How the administration would define employer requirements has been one of the biggest remaining questions about the way the 2010 health-care law will work in practice. By providing dual phase-ins for employers of different sizes, administration officials have sought to lighten the burden on the small share of affected employers that have not offered insurance in the past.
Many across the ideological spectrum view the delays as an effort by the White House to defuse another health-care controversy before the fall midterm elections. The new postponements won over part, but not all, of the business community.
Congressional Republicans seized on the announcement as the latest justification for scrapping the health-care law. They said it is unfair to delay rules for businesses, but not individuals.

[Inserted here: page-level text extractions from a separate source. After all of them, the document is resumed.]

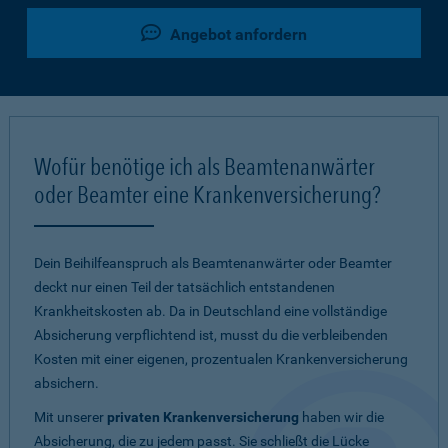
Angebot anfordern
Wofür benötige ich als Beamtenanwärter
oder Beamter eine Krankenversicherung?
Dein Beihilfeanspruch als Beamtenanwärter oder Beamter
deckt nur einen Teil der tatsächlich entstandenen
Krankheitskosten ab. Da in Deutschland eine vollständige
Absicherung verpflichtend ist, musst du die verbleibenden
Kosten mit einer eigenen, prozentualen Krankenversicherung
absichern.
Mit unserer
privaten Krankenversicherung
haben wir die
Absicherung, die zu jedem passt. Sie schließt die Lücke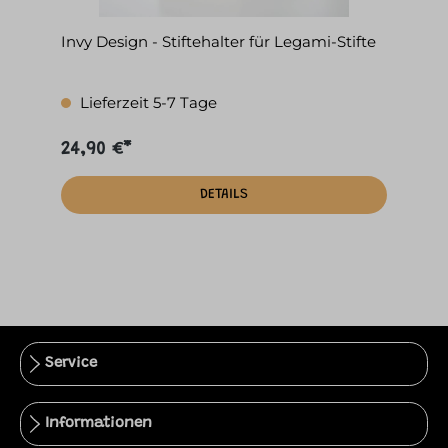
Invy Design - Stiftehalter für Legami-Stifte
Lieferzeit 5-7 Tage
24,90 €*
DETAILS
Service
Informationen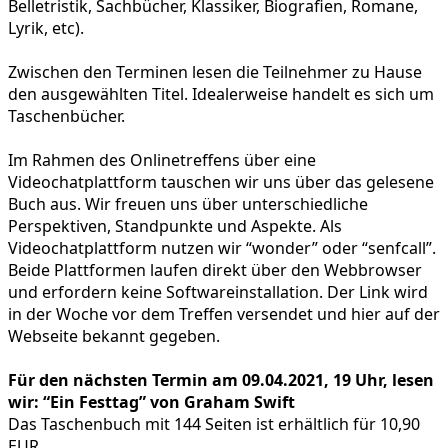
Belletristik, Sachbücher, Klassiker, Biografien, Romane,
Lyrik, etc).
Zwischen den Terminen lesen die Teilnehmer zu Hause
den ausgewählten Titel. Idealerweise handelt es sich um
Taschenbücher.
Im Rahmen des Onlinetreffens über eine
Videochatplattform tauschen wir uns über das gelesene
Buch aus. Wir freuen uns über unterschiedliche
Perspektiven, Standpunkte und Aspekte. Als
Videochatplattform nutzen wir “wonder” oder “senfcall”.
Beide Plattformen laufen direkt über den Webbrowser
und erfordern keine Softwareinstallation. Der Link wird
in der Woche vor dem Treffen versendet und hier auf der
Webseite bekannt gegeben.
Für den nächsten Termin am 09.04.2021, 19 Uhr, lesen
wir: “Ein Festtag” von Graham Swift
Das Taschenbuch mit 144 Seiten ist erhältlich für 10,90
EUR.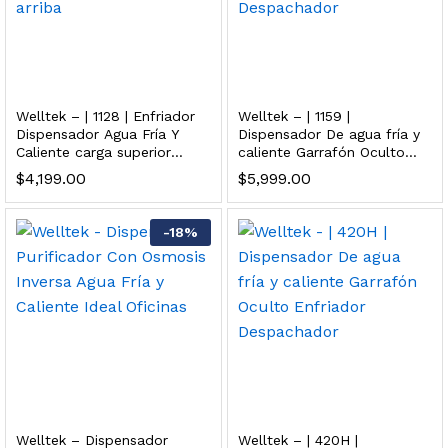
dir al carrito
xidable SS304 Natural Cepillado | Agua Purificada
Welltek – | 1128 | Enfriador
Welltek – | 1159 |
Dispensador Agua Fría Y
Dispensador De agua fría y
Caliente carga superior
caliente Garrafón Oculto
$
699.00
garrafón arriba
Enfriador Despachador
$
4,199.00
$
5,999.00
dir al carrito
-
18
%
s, 100 L/h, con filtración Welltek WT-WFS600-4S
Leer más
Welltek – Dispensador
Welltek – | 420H |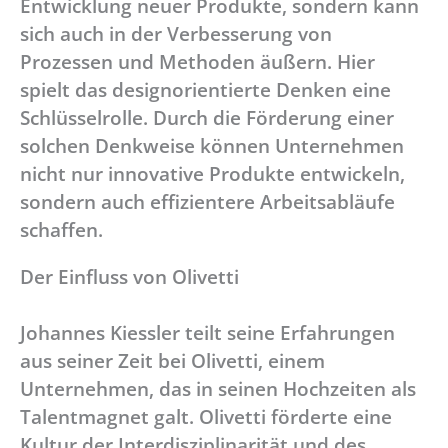
Entwicklung neuer Produkte, sondern kann
sich auch in der Verbesserung von
Prozessen und Methoden äußern. Hier
spielt das designorientierte Denken eine
Schlüsselrolle. Durch die Förderung einer
solchen Denkweise können Unternehmen
nicht nur innovative Produkte entwickeln,
sondern auch effizientere Arbeitsabläufe
schaffen.
Der Einfluss von Olivetti
Johannes Kiessler teilt seine Erfahrungen
aus seiner Zeit bei Olivetti, einem
Unternehmen, das in seinen Hochzeiten als
Talentmagnet galt. Olivetti förderte eine
Kultur der Interdisziplinarität und des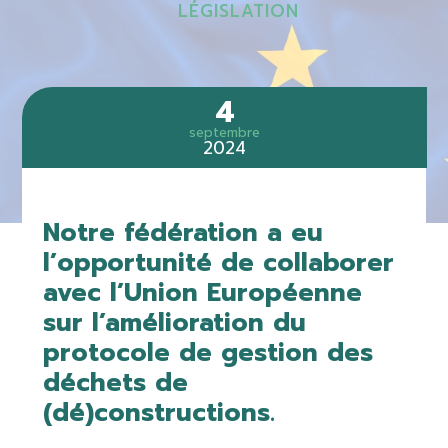
LÉGISLATION
4
septembre
2024
Notre fédération a eu
l’opportunité de collaborer
avec l’Union Européenne
sur l’amélioration du
protocole de gestion des
déchets de
(dé)constructions.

“If unilateral delays were an Olympic sport, the White House would sweep the gold, silver, and bronze,” House Energy and Commerce Committee Chairman Fred Upton, R-Mich., said in a statement.
Originally, the employer mandate – which affects companies employing 72 percent of all Americans – was to have gone into effect Jan. 1.
A senior administration official said the Treasury Department decided to allow medium-size businesses more latitude because they “need a little more time to adjust to providing coverage.”
The law says that anyone who works 30 hours or more is a full-time employee, and it compels many employers to offer affordable insurance to those workers and dependents. It defines affordable as premiums of no more than 9.5 percent of an employee’s income, and employers must pay for the equivalent of 60 percent of the actuarial value of a worker’s coverage. Businesses that fail to do so will face a fine of up to $2,000 for each employee not offered coverage.
Under the health-care law, employers with fewer than 50 workers do not have to offer insurance. They will be allowed to buy health plans through new marketplaces available next fall.
Until now, the government had not spelled out important details of the health care law. Nor had it defined exactly what insurance benefits must be covered by employer-sponsored health plans.
Administration officials said Monday that they will issue a separate set of rules in coming weeks covering questions about how employers must report workers’ insurance status.
Senior administration officials said the latest postponement will have little impact, because the vast majority of employers have fewer than 50 workers.
But employees of bigger companies represent a much larger fraction of the U.S. workforce, with more than seven in 10 at companies and organizations that employ 100 or more people.
Trade associations – which represent many of the U.S. businesses affected by the new requirements – had a mixed reaction to the rules.
The changes pleased fire companies, which feared they’d be required to offer insurance to volunteer firefighters. The rule also said that educators who have summers off are nonetheless to be treated as full-time workers entitled to be offered coverage. And seasonal workers – such as farmworkers or extra department-store hires around Christmastime – are considered full time only if they work for at least half the year.